Roman Catholicism doesn’t want you to think too hard about the story they are selling. Despite taking “confirmation classes” we spent fairly little time reading The Bible. The passages we did read were pre-selected set-pieces, like the ten commandments and some bits about Jesus. The King James Authorised Bible is over 780,000 words long - they are not really looking for you to read it, they just want you to trust them about what it means (Martin Luther was on to that scam).
It only took reading a small portion in my highschool English class for me to abandon the religion in an instant. The passage was from the first book of The Bible, Genesis (19:30-38). Here is the passage:
Lot and his two daughters left Zoar and settled in the mountains, for he was afraid to stay in Zoar. He and his two daughters lived in a cave. One day the older daughter said to the younger, “Our father is old, and there is no man around here to give us children—as is the custom all over the earth. Let’s get our father to drink wine and then sleep with him and preserve our family line through our father.”

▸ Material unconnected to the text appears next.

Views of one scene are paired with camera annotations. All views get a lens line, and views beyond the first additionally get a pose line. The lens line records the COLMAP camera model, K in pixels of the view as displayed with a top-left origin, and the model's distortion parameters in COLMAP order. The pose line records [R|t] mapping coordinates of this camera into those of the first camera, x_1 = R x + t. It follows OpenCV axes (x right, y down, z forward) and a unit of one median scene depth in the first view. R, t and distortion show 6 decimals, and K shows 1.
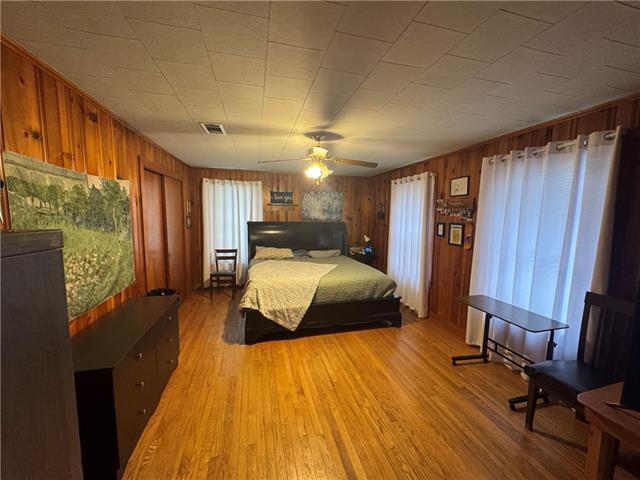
lens RADIAL K [[254.8, 0, 319.5], [0, 254.8, 239.8], [0, 0, 1]] dist [-0.001663, 0.000879]
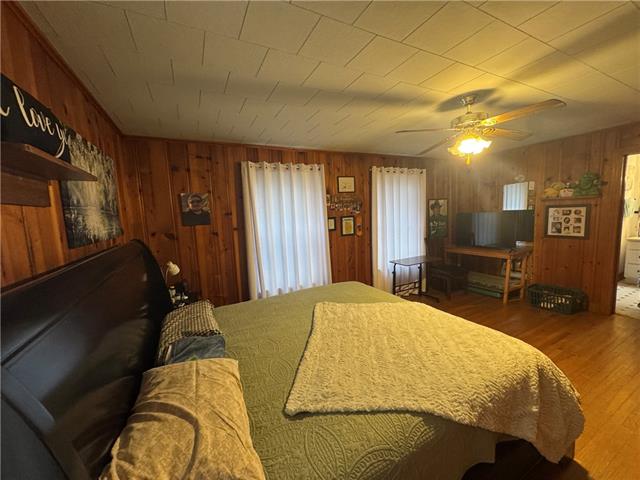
lens RADIAL K [[254.8, 0, 320.0], [0, 254.8, 240.1], [0, 0, 1]] dist [-0.001663, 0.000879]
pose [[-0.224668, -0.107922, 0.968441, -0.563325], [0.150107, 0.978152, 0.143828, -0.144244], [-0.962804, 0.177683, -0.203560, 1.377945]]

That night they got their father to drink wine, and the older daughter went in and slept with him. He was not aware of it when she lay down or when she got up.

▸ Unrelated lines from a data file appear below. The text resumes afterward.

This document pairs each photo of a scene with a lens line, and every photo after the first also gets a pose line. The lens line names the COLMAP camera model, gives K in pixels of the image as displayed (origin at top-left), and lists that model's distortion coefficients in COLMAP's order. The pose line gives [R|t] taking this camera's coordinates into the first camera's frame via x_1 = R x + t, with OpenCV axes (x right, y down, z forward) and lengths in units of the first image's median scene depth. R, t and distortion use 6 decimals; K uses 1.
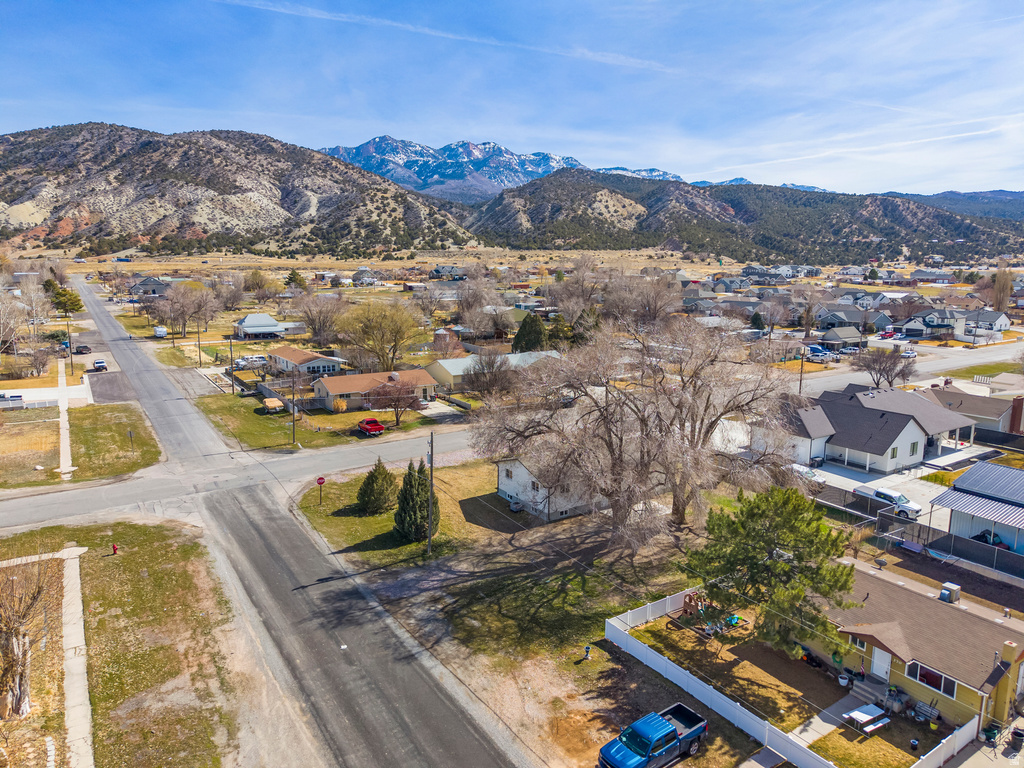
lens RADIAL K [[691.8, 0, 512.0], [0, 691.8, 384.0], [0, 0, 1]] dist [0.008975, -0.006284]
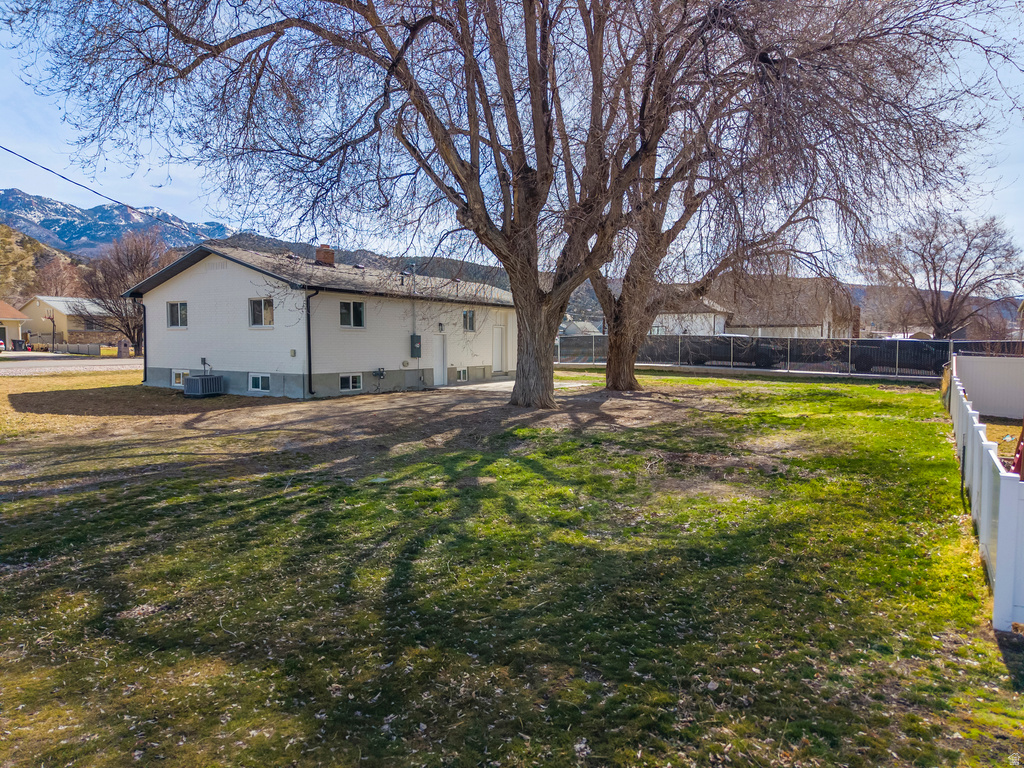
lens RADIAL K [[691.8, 0, 512.0], [0, 691.8, 384.0], [0, 0, 1]] dist [0.008975, -0.006284]
pose [[0.904151, -0.024769, 0.426494, -0.002244], [0.072756, 0.992662, -0.096588, 0.256297], [-0.420972, 0.118360, 0.899318, 0.715122]]
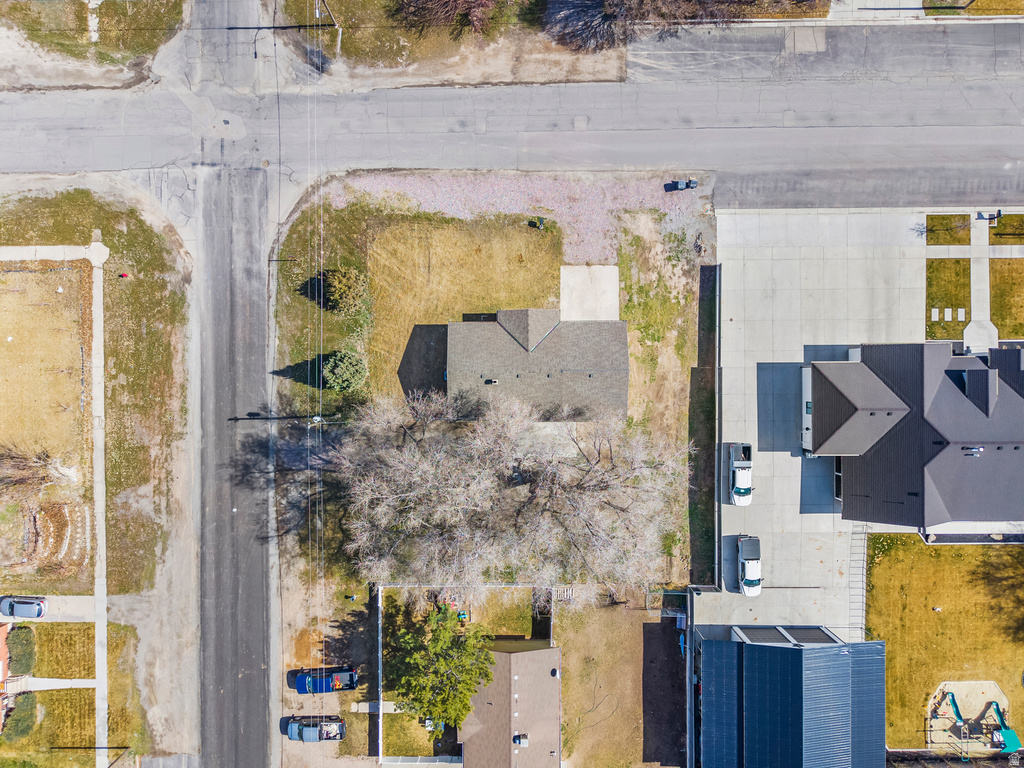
lens RADIAL K [[691.8, 0, 512.0], [0, 691.8, 384.0], [0, 0, 1]] dist [0.008975, -0.006284]
pose [[0.839492, 0.543305, -0.008542, 0.120199], [-0.079186, 0.137876, 0.987279, -0.996454], [0.537571, -0.828137, 0.158768, 1.000756]]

The next day the older daughter said to the younger, “Last night I slept with my father. Let’s get him to drink wine again tonight, and you go in and sleep with him so we can preserve our family line through our father.”
So they got their father to drink wine that night also, and the younger daughter went in and slept with him. Again he was not aware of it when she lay down or when she got up.
So both of Lot’s daughters became pregnant by their father. The older daughter had a son, and she named him Moab; he is the father of the Moabites of today. The younger daughter also had a son, and she named him Ben-Ammi; he is the father of the Ammonites of today.
That story is so awful, you’d think it would end with something like ‘and then God sent a meteor down to punish them for their wrongdoing’ or at least ‘and this was a bad thing Lot’s daughters did’, since Lot’s wife is turned into a pillar of salt for “looking back” at her destroyed hometown in a passage before this. Even though the story of Lot’s daughters is meant to insult the Israelites’ rivals, the Moabites and Ammonites, the actions of Lot, his daughters, and God are all presented as good and reasonable.
What child could possibly be worth raping your father for? It's inconceivable to me. So not only does the story make no sense, but it also has an awful message. That was the end of my relationship with religion.
In a way, science filled the hole that religion left in me. Now that I was an atheist, the universe was all big bang and primordial soup. There is no watcher, nor test to get into heaven, there are only atoms interacting with each other for eternity.
Unfortunately I’ve found this belief system to be the opposite of comforting. If the earth has existed for 4.5 billion years, and modern humans have only existed for 300,000 years, and I am only going to exist for ~100 years, what is the fucking point of me enduring all this pain?
I remember in science class the teacher doing a timeline of the history of the earth, I think by spreading their arms and equating the time humans have been around to the length of a fingernail. I’m suffering just to be part of a fingernail? A footnote to a footnote to a footnote of the history of our planet, let alone our universe.
The sky full of stars seemed dead and cold, everything in it the result of the mechanical, indifferent interactions of molecules and particles that would continue for the rest of time whether Lyra lived or died, whether human beings were conscious or unconscious: a vast silent empty indifference, all quite meaningless.
Reason had brought her to this state. She had exalted reason over every other faculty. The result had been - was now - the deepest unhappiness she had ever felt.
- The Secret Commonwealth by Philip Pullman
I have a fundamental belief that it is not possible for anything I do to matter, because it’s not possible for anything humans do to matter. I spend so much conscious time and energy challenging this belief in different ways, because it is a danger to me. Because I feel pain everywhere, and I want it to end.